**Task objective**
Restate each entry word for word, leaving nothing out.

*** Records to process

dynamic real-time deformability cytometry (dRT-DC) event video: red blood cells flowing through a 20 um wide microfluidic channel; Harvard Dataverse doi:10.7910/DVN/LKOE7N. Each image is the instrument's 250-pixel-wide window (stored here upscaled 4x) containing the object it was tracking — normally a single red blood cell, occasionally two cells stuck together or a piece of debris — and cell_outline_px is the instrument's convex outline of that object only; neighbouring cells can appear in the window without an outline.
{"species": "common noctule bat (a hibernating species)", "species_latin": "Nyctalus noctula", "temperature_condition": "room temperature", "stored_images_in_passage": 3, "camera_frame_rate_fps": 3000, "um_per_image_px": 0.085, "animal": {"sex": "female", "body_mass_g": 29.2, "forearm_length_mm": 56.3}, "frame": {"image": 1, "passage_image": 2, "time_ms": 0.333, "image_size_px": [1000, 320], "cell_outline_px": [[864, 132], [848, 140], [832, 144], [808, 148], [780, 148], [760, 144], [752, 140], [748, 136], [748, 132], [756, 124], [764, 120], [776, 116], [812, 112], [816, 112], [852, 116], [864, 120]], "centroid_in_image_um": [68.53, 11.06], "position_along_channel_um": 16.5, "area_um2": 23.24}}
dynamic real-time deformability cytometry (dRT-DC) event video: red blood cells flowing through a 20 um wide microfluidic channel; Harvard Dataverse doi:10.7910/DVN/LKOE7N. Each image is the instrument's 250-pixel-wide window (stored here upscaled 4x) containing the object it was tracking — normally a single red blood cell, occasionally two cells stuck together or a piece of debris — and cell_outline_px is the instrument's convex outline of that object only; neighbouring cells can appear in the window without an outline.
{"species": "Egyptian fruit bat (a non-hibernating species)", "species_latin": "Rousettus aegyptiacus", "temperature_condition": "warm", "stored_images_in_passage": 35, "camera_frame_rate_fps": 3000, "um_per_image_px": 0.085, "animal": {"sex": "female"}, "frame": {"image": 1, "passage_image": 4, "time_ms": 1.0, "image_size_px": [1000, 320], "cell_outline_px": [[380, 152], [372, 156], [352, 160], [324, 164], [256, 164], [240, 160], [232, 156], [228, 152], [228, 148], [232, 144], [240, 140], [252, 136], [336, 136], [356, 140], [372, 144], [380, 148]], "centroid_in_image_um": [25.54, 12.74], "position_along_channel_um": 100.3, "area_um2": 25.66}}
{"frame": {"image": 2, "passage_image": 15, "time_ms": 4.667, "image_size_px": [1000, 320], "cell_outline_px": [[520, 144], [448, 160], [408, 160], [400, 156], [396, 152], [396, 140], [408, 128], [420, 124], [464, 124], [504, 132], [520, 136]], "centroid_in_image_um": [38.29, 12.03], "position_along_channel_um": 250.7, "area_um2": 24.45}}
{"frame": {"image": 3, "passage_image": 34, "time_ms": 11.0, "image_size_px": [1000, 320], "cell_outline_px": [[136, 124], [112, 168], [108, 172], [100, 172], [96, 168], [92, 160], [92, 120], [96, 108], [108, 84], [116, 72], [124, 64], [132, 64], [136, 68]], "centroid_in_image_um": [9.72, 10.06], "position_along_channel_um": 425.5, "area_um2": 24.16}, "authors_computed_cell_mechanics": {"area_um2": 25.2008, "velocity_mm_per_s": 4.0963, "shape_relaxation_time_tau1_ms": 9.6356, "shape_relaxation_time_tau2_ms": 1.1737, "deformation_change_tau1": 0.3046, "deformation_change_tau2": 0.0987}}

******

**Reply**
dynamic real-time deformability cytometry (dRT-DC) event video: red blood cells flowing through a 20 um wide microfluidic channel; Harvard Dataverse doi:10.7910/DVN/LKOE7N. Each image is the instrument's 250-pixel-wide window (stored here upscaled 4x) containing the object it was tracking — normally a single red blood cell, occasionally two cells stuck together or a piece of debris — and cell_outline_px is the instrument's convex outline of that object only; neighbouring cells can appear in the window without an outline.
{"species": "common noctule bat (a hibernating species)", "species_latin": "Nyctalus noctula", "temperature_condition": "room temperature", "stored_images_in_passage": 3, "camera_frame_rate_fps": 3000, "um_per_image_px": 0.085, "animal": {"sex": "female", "body_mass_g": 29.2, "forearm_length_mm": 56.3}, "frame": {"image": 1, "passage_image": 2, "time_ms": 0.333, "image_size_px": [1000, 320], "cell_outline_px": [[864, 132], [848, 140], [832, 144], [808, 148], [780, 148], [760, 144], [752, 140], [748, 136], [748, 132], [756, 124], [764, 120], [776, 116], [812, 112], [816, 112], [852, 116], [864, 120]], "centroid_in_image_um": [68.53, 11.06], "position_along_channel_um": 16.5, "area_um2": 23.24}}
dynamic real-time deformability cytometry (dRT-DC) event video: red blood cells flowing through a 20 um wide microfluidic channel; Harvard Dataverse doi:10.7910/DVN/LKOE7N. Each image is the instrument's 250-pixel-wide window (stored here upscaled 4x) containing the object it was tracking — normally a single red blood cell, occasionally two cells stuck together or a piece of debris — and cell_outline_px is the instrument's convex outline of that object only; neighbouring cells can appear in the window without an outline.
{"species": "Egyptian fruit bat (a non-hibernating species)", "species_latin": "Rousettus aegyptiacus", "temperature_condition": "warm", "stored_images_in_passage": 35, "camera_frame_rate_fps": 3000, "um_per_image_px": 0.085, "animal": {"sex": "female"}, "frame": {"image": 1, "passage_image": 4, "time_ms": 1.0, "image_size_px": [1000, 320], "cell_outline_px": [[380, 152], [372, 156], [352, 160], [324, 164], [256, 164], [240, 160], [232, 156], [228, 152], [228, 148], [232, 144], [240, 140], [252, 136], [336, 136], [356, 140], [372, 144], [380, 148]], "centroid_in_image_um": [25.54, 12.74], "position_along_channel_um": 100.3, "area_um2": 25.66}}
{"frame": {"image": 2, "passage_image": 15, "time_ms": 4.667, "image_size_px": [1000, 320], "cell_outline_px": [[520, 144], [448, 160], [408, 160], [400, 156], [396, 152], [396, 140], [408, 128], [420, 124], [464, 124], [504, 132], [520, 136]], "centroid_in_image_um": [38.29, 12.03], "position_along_channel_um": 250.7, "area_um2": 24.45}}
{"frame": {"image": 3, "passage_image": 34, "time_ms": 11.0, "image_size_px": [1000, 320], "cell_outline_px": [[136, 124], [112, 168], [108, 172], [100, 172], [96, 168], [92, 160], [92, 120], [96, 108], [108, 84], [116, 72], [124, 64], [132, 64], [136, 68]], "centroid_in_image_um": [9.72, 10.06], "position_along_channel_um": 425.5, "area_um2": 24.16}, "authors_computed_cell_mechanics": {"area_um2": 25.2008, "velocity_mm_per_s": 4.0963, "shape_relaxation_time_tau1_ms": 9.6356, "shape_relaxation_time_tau2_ms": 1.1737, "deformation_change_tau1": 0.3046, "deformation_change_tau2": 0.0987}}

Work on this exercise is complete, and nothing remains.